The deportation of children is unambiguously a war crime.  It may also constitute a crime against humanity or an act of genocide.  In defining “acts committed with intent to destroy, in whole or in part, a national, ethnical, racial or religious group,” the above-mentioned Convention on the Prevention of Genocide specifically names “forcibly transferring children of the group to another group.” [Article II(e)].

In his first comments on the arrest warrants, Gungyuz Mamedov, Former First Deputy Prosecutor General of Ukraine and Head of the ‘War Department’, pointed out that the threshold of proof in cases involving crimes against humanity or genocide is significantly higher.  This does not preclude such proof being presented in future, and many human rights lawyers and activists see genocidal policies, as per the Convention, in Russia’s forced deportation of Ukrainian children, in the efforts underway to turn such children into ‘Russians’ and in the fact that it is holding children, who have families, in children’s camps, etc. in Russia or occupied Crimea and attempting to brainwash them.  In a report published in February 2023, the Yale Humanitarian Research Laboratory said it believed that at least six thousand Ukrainian children were either held at or had attended Russian ‘re-education’ camps. 
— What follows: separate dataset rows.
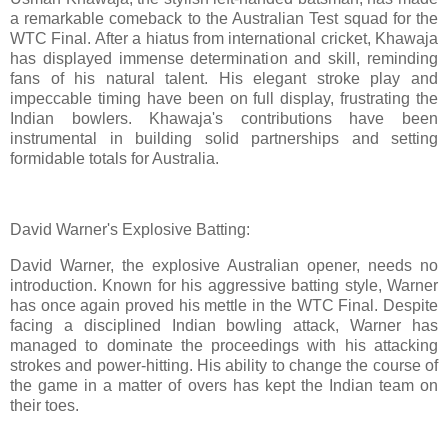
a remarkable comeback to the Australian Test squad for the
WTC Final. After a hiatus from international cricket, Khawaja
has displayed immense determination and skill, reminding
fans of his natural talent. His elegant stroke play and
impeccable timing have been on full display, frustrating the
Indian bowlers. Khawaja's contributions have been
instrumental in building solid partnerships and setting
formidable totals for Australia.
David Warner's Explosive Batting:
David Warner, the explosive Australian opener, needs no
introduction. Known for his aggressive batting style, Warner
has once again proved his mettle in the WTC Final. Despite
facing a disciplined Indian bowling attack, Warner has
managed to dominate the proceedings with his attacking
strokes and power-hitting. His ability to change the course of
the game in a matter of overs has kept the Indian team on
their toes.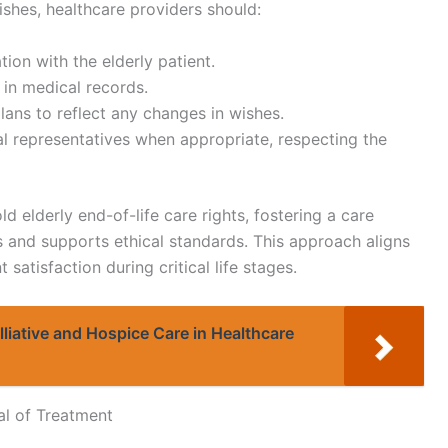
ishes, healthcare providers should:
on with the elderly patient.
 in medical records.
lans to reflect any changes in wishes.
l representatives when appropriate, respecting the
d elderly end-of-life care rights, fostering a care
s and supports ethical standards. This approach aligns
satisfaction during critical life stages.
liative and Hospice Care in Healthcare
al of Treatment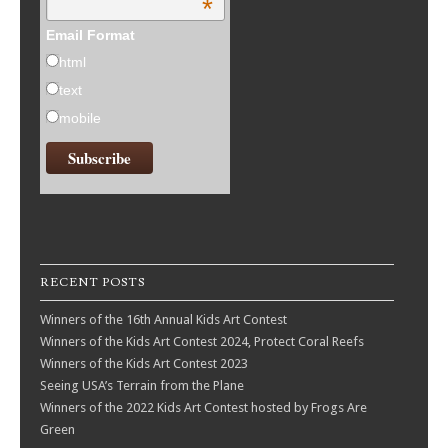
*
Email Format
html
text
mobile
RECENT POSTS
Winners of the 16th Annual Kids Art Contest
Winners of the Kids Art Contest 2024, Protect Coral Reefs
Winners of the Kids Art Contest 2023
Seeing USA’s Terrain from the Plane
Winners of the 2022 Kids Art Contest hosted by Frogs Are
Green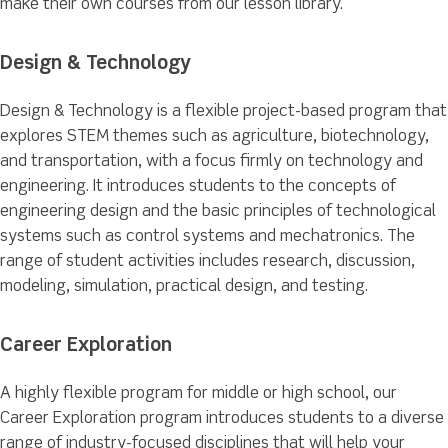
make their own courses from our lesson library.
Design & Technology
Design & Technology is a flexible project-based program that
explores STEM themes such as agriculture, biotechnology,
and transportation, with a focus firmly on technology and
engineering. It introduces students to the concepts of
engineering design and the basic principles of technological
systems such as control systems and mechatronics. The
range of student activities includes research, discussion,
modeling, simulation, practical design, and testing.
Career Exploration
A highly flexible program for middle or high school, our
Career Exploration program introduces students to a diverse
range of industry-focused disciplines that will help your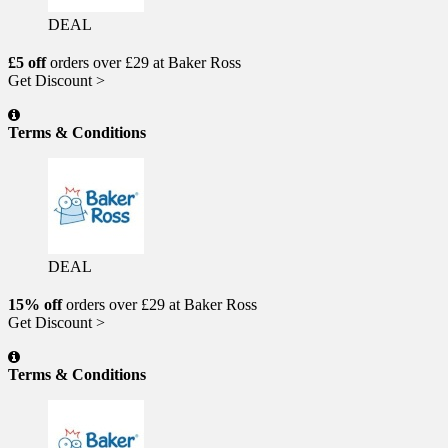
DEAL
£5 off
orders over £29 at Baker Ross
Get Discount >
Terms & Conditions
DEAL
15% off
orders over £29 at Baker Ross
Get Discount >
Terms & Conditions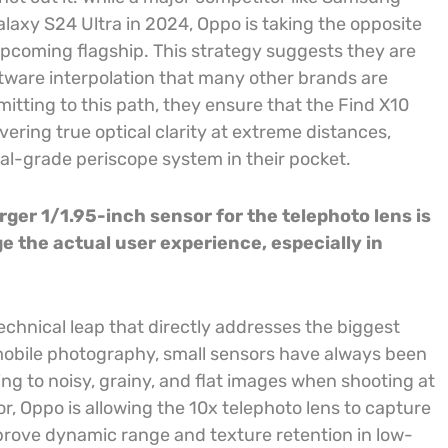
laxy S24 Ultra in 2024, Oppo is taking the opposite
upcoming flagship. This strategy suggests they are
oftware interpolation that many other brands are
itting to this path, they ensure that the Find X10
vering true optical clarity at extreme distances,
nal-grade periscope system in their pocket.
rger 1/1.95-inch sensor for the telephoto lens is
ge the actual user experience, especially in
technical leap that directly addresses the biggest
mobile photography, small sensors have always been
ding to noisy, grainy, and flat images when shooting at
r, Oppo is allowing the 10x telephoto lens to capture
improve dynamic range and texture retention in low-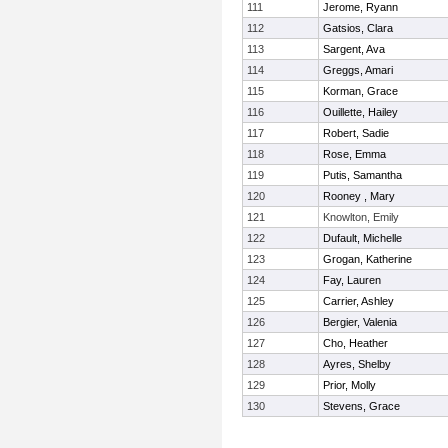
111
Jerome, Ryann
112
Gatsios, Clara
113
Sargent, Ava
114
Greggs, Amari
115
Korman, Grace
116
Ouillette, Hailey
117
Robert, Sadie
118
Rose, Emma
119
Putis, Samantha
120
Rooney , Mary
121
Knowlton, Emily
122
Dufault, Michelle
123
Grogan, Katherine
124
Fay, Lauren
125
Carrier, Ashley
126
Bergier, Valenia
127
Cho, Heather
128
Ayres, Shelby
129
Prior, Molly
130
Stevens, Grace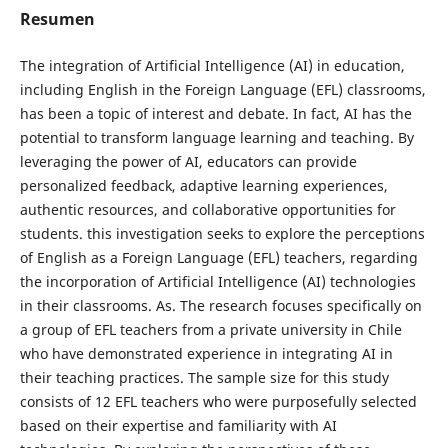
Resumen
The integration of Artificial Intelligence (AI) in education,
including English in the Foreign Language (EFL) classrooms,
has been a topic of interest and debate. In fact, AI has the
potential to transform language learning and teaching. By
leveraging the power of AI, educators can provide
personalized feedback, adaptive learning experiences,
authentic resources, and collaborative opportunities for
students. this investigation seeks to explore the perceptions
of English as a Foreign Language (EFL) teachers, regarding
the incorporation of Artificial Intelligence (AI) technologies
in their classrooms. As. The research focuses specifically on
a group of EFL teachers from a private university in Chile
who have demonstrated experience in integrating AI in
their teaching practices. The sample size for this study
consists of 12 EFL teachers who were purposefully selected
based on their expertise and familiarity with AI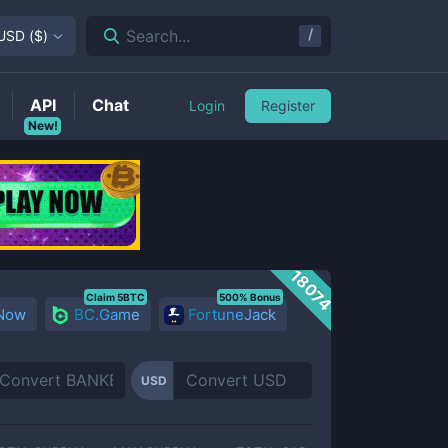
/
Search...
USD
(
$
)
API
Chat
Login
Register
New!
18074
Claim 5BTC
500% Bonus
 Now
BC.Game
FortuneJack
USD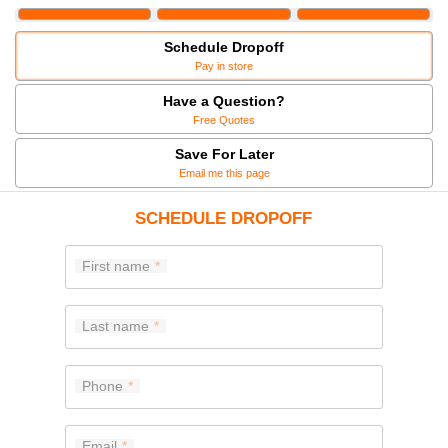
Schedule Dropoff
Pay in store
Have a Question?
Free Quotes
Save For Later
Email me this page
SCHEDULE DROPOFF
First name
Last name
Phone
Email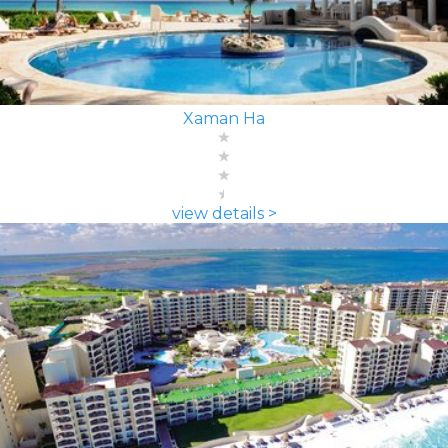
Xaman Ha
view details >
According to official figures in Ukraine, at least 16,226 children have been deported from Ukraine, although the figure may be much higher.  Although mass deportations may have been from children’s homes or orphanages, there have been many cases where children who have living parents or relatives were deported.  Yevhen Mezhevyi was taken prisoner by the Russians and subjected to so-called ‘filtration’ while his three children were taken to Russia.  It was only thanks to his son’s fast-thinking and help from NGOs that he was able to rescue his children before they were ‘put up for adoption’ (details here).
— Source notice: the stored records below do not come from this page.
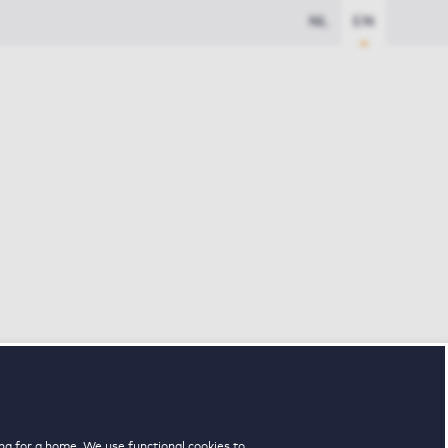
NL
EN
ng for a home. We use functional cookies to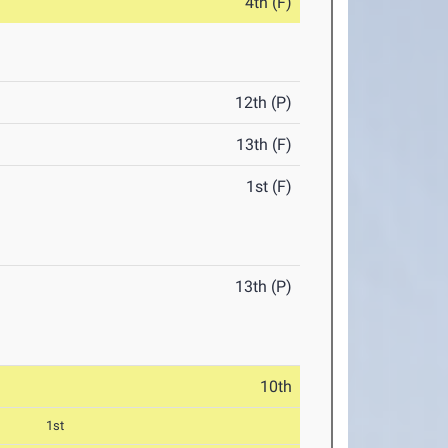
4th (F)
12th (P)
13th (F)
1st (F)
13th (P)
10th
1st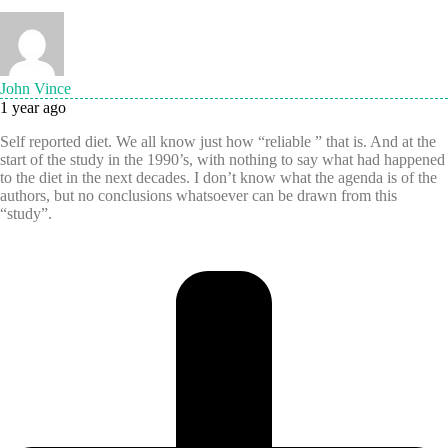
John Vince
1 year ago
Self reported diet. We all know just how “reliable ” that is. And at the
start of the study in the 1990’s, with nothing to say what had happened
to the diet in the next decades. I don’t know what the agenda is of the
authors, but no conclusions whatsoever can be drawn from this
“study”.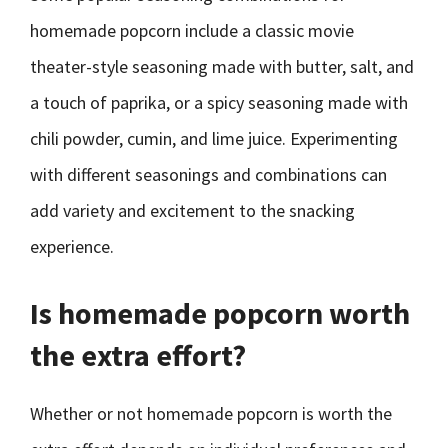
homemade popcorn include a classic movie
theater-style seasoning made with butter, salt, and
a touch of paprika, or a spicy seasoning made with
chili powder, cumin, and lime juice. Experimenting
with different seasonings and combinations can
add variety and excitement to the snacking
experience.
Is homemade popcorn worth
the extra effort?
Whether or not homemade popcorn is worth the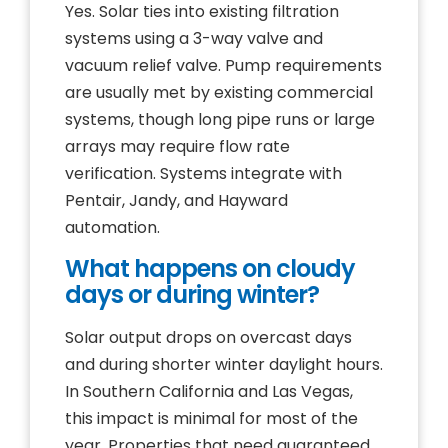
Yes. Solar ties into existing filtration
systems using a 3-way valve and
vacuum relief valve. Pump requirements
are usually met by existing commercial
systems, though long pipe runs or large
arrays may require flow rate
verification. Systems integrate with
Pentair, Jandy, and Hayward
automation.
What happens on cloudy
days or during winter?
Solar output drops on overcast days
and during shorter winter daylight hours.
In Southern California and Las Vegas,
this impact is minimal for most of the
year. Properties that need guaranteed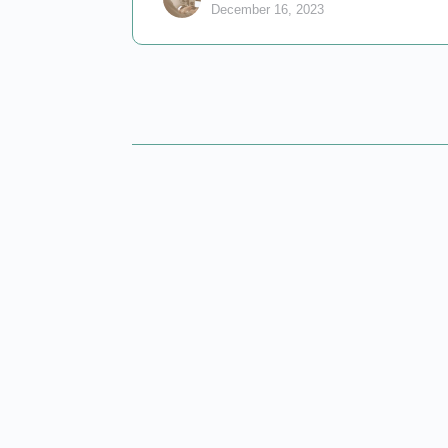
December 16, 2023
Mamedov points out that the ICC’s decision is not only extremely important, but also swift, given that the investigation was only initiated on 3 March 2022. That, and the fact that ICC had issued warrants against high-ranking individuals, is a powerful signal and “gives certain grounds for optimism”.
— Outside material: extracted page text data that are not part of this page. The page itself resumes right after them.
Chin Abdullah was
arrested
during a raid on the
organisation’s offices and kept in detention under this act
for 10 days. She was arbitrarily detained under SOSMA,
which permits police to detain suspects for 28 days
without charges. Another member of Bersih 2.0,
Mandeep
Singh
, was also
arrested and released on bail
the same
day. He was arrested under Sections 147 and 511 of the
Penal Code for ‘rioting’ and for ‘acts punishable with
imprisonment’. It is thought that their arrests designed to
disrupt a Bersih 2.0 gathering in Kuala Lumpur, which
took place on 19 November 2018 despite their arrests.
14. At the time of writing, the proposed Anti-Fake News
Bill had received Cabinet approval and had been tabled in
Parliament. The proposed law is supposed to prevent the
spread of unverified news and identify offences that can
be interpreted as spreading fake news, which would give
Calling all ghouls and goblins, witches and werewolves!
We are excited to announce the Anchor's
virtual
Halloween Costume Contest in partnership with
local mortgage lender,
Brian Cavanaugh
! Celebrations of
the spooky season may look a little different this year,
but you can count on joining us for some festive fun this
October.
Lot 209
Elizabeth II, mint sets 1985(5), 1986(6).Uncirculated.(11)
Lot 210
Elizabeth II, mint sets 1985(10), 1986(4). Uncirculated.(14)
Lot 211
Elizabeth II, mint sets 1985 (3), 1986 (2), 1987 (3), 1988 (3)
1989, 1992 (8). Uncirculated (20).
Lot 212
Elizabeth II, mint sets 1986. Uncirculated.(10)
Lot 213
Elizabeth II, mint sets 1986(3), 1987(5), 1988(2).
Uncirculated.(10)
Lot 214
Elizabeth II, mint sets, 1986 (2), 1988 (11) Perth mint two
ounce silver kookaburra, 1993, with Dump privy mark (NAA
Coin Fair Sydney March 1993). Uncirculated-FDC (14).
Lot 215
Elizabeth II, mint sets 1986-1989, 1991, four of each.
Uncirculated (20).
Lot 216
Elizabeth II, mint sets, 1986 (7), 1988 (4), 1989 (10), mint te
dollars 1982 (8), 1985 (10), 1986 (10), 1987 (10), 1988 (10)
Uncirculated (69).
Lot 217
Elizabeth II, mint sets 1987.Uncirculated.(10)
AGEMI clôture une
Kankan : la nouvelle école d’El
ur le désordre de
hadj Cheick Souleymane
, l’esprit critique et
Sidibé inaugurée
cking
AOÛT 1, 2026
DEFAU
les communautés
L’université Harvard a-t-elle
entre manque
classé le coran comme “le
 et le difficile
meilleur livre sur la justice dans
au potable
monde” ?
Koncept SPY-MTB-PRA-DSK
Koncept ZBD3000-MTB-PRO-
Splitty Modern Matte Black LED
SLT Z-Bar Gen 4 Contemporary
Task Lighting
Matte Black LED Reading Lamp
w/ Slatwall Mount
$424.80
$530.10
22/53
One problem, however, it that the decision concerns only crimes committed since Russia’s full-scale invasion.  Russia began forcibly taking children from Donbas back in the summer of 2014, with at least three cases, involving groups of children, having been before the European Court of Human Rights since 2014.   Graty points out also that a Russian organization, that became state-funded in November 2014, openly claimed to have “evacuated” over 600 Ukrainian children from Donbas between 2014-2016.  In December 2016, the organization’s founder Elizaveta Glinka received a state award from Putin for so-called “outstanding achievements in the field of human rights activities.”  In occupied Crimea, Mamedov notes, there were over 4,300 children without parental care or orphans, who should also be viewed as victims of the same forced ‘russification’, adoption into Russian families or deportation.

This is hopefully only the first of many arrest warrants, which may not lead to Putin or others facing trial in the near future, but do send the message that, as ICC President Hofmańsk put it, “war crimes have consequences”.  Among the other consequences should surely be serious moves to remove Russia’s permanent membership and power of veto at the United Nations.